ターゲットを絞るのは営業なら当たり前のこと
例えば家を売るとしましょう。
「家を売るのだからターゲットは家を持ってない人だ!」とあなたが考えたとして、そこでホームレスな方々に営業をしますか?
もちろんしませんよね、そんなこと。
「家を持っていない」という条件は満たしていても彼らの中で買える人は滅多にいません。(実は家を買えるくらいの稼ぎがあるホームレス、ごく少数とは言え実在しますけども)
ローンが確実に通りそうな大手の会社の社宅など、現実的に購入ができる人の中で家を持っていない人をターゲットにするはずです。
詐欺業者も同じで、ターゲットを絞っているんですよ、実は。
業者が本当に欲しいのは「騙される人」
私たちのような一般人からすれば「どんなに送ってもバレバレの怪しい内容じゃみんな返信しなくて意味がないんじゃないの?」と思ってしまいますが、彼らはそれで良いのです。
なぜなら、実際に騙す担当の人が望むのは「返信をしてくれる人」ではないのですから。
上の方の偉い人の中には「ガンガン数をこなしていっぱい騙せ!」なんて考えてる方もいるかもしれませんが、実際に手を動かす人間からすれば仕事が増えても売上が増えないのはなかなかに辛いはず。
そしてこう考えます。
「騙されやすい人だけ連絡してきてくれないかなぁ」
なんて。
もうおわかりでしょう。迷惑メールの文章がバレバレの怪しい文章で送られてくる理由。
彼らは「正常な判断能力のある人には、最初から詐欺だと気付いて欲しい」のです。お互いに時間の無駄になりますから。
日本語がおかしい文章や、言っていることが支離滅裂だけど「なんかお金になるらしい」ことだけはギリギリ読みれたりする程度の変な文章に引っかかってしまう人だけに連絡して貰えれば、業者にとっては最高だと思いませんか?
途中で逃げられずに最後まで騙しきれる確率がグンと跳ね上がることでしょう。
もちろんこれだけだと連絡してくれる人が少なすぎて困るので、もうちょっとマシな文章のスパムと併用して数を調節する、なんてこともするでしょうけど。
他にもまだある「変な文章」のもたらす効果
先ほどの理由に加えて、わざと日本語を間違えたり怪しい日本語にすることで「迷惑メールを自動で判定するシステム」を回避できるパターンがあります。

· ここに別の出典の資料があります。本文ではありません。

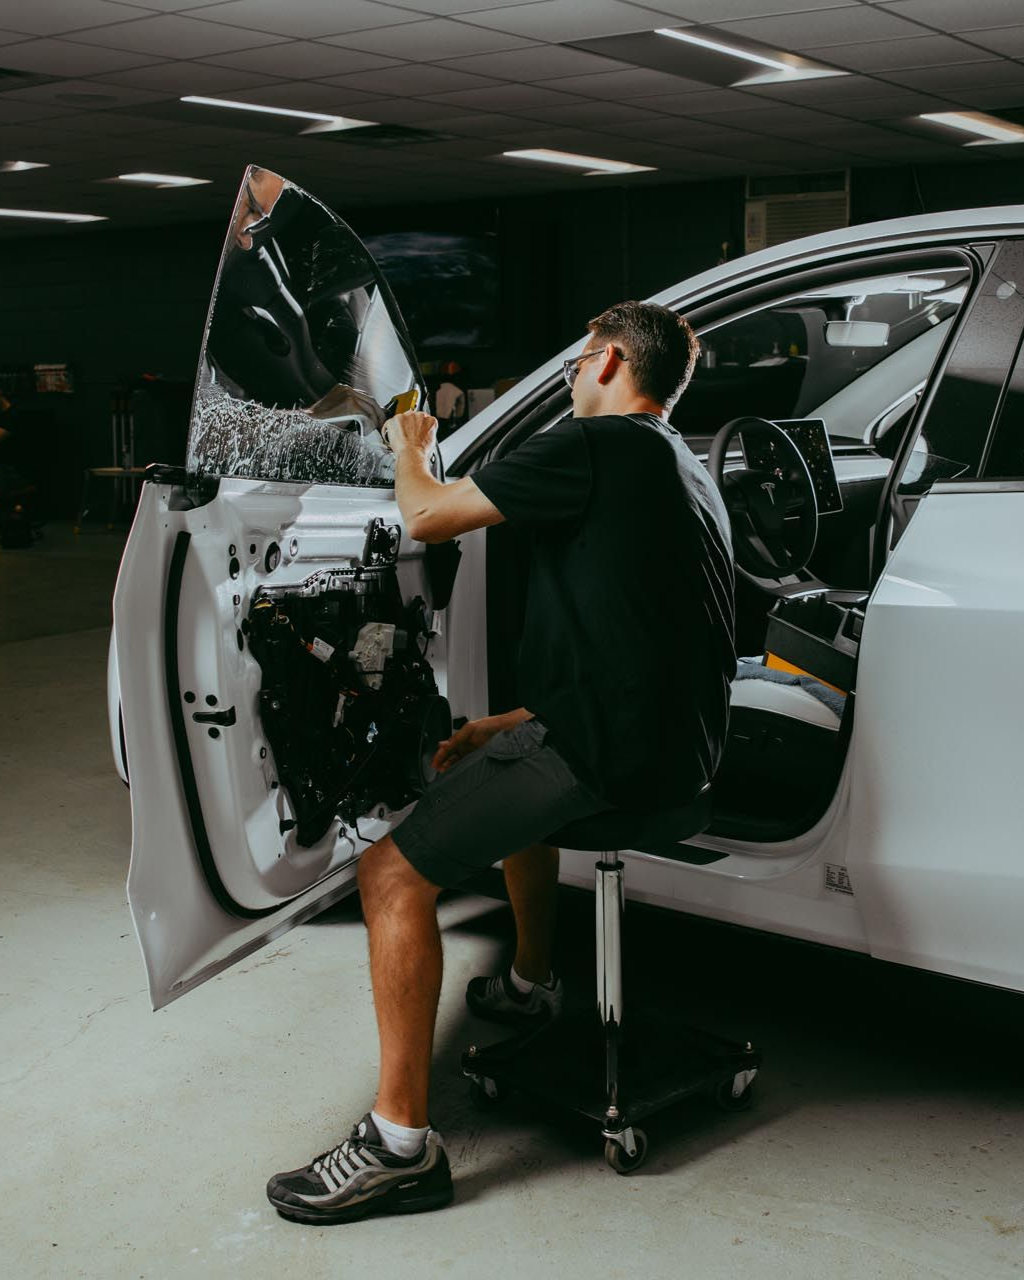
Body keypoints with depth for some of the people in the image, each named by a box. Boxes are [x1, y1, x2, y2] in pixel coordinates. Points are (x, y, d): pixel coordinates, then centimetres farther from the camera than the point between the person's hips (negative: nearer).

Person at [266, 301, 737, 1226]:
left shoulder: (594, 445, -10)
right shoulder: (689, 475, 19)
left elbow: (424, 517, -9)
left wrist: (410, 449, 14)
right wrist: (508, 726, 23)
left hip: (616, 748, -10)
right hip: (682, 744, 10)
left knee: (393, 872, -10)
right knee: (513, 773, 36)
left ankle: (401, 1143, -8)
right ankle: (532, 984, 45)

それも狙いの一つ。
スパムに良く使われる単語を自動で検出していても、微妙な誤字で回避されてしまうとすぐには対応できませんからね、いつかは対応するでしょうけど。
あとは内容を微妙に変えておきながら意味不明なメールを送ることで、SNSアカウントとメールアドレスやLINEアカウントの紐付けを狙っていたりなんかもします。
このスパムの内容をうっかりSNSなどに載せてしまうと、検索してみつけた業者が送信したメールやLINEのアカウントとSNSアカウントが同一だと判断してリスト化出来てしまうというもの。URL部分が微妙に変わっていたりしたら我々の側は中々気づけません。
ということで、詐欺業者も色々と考えてるらしいんですよね。
個人的にはその知恵をもっとまともなことに使ってほしいなぁとは思うところですが。
なお、この記事は自衛のために知識をつけてもらうことが目的であって、詐欺のテクニックを教えるための記事ではありません。くれぐれもやらないように。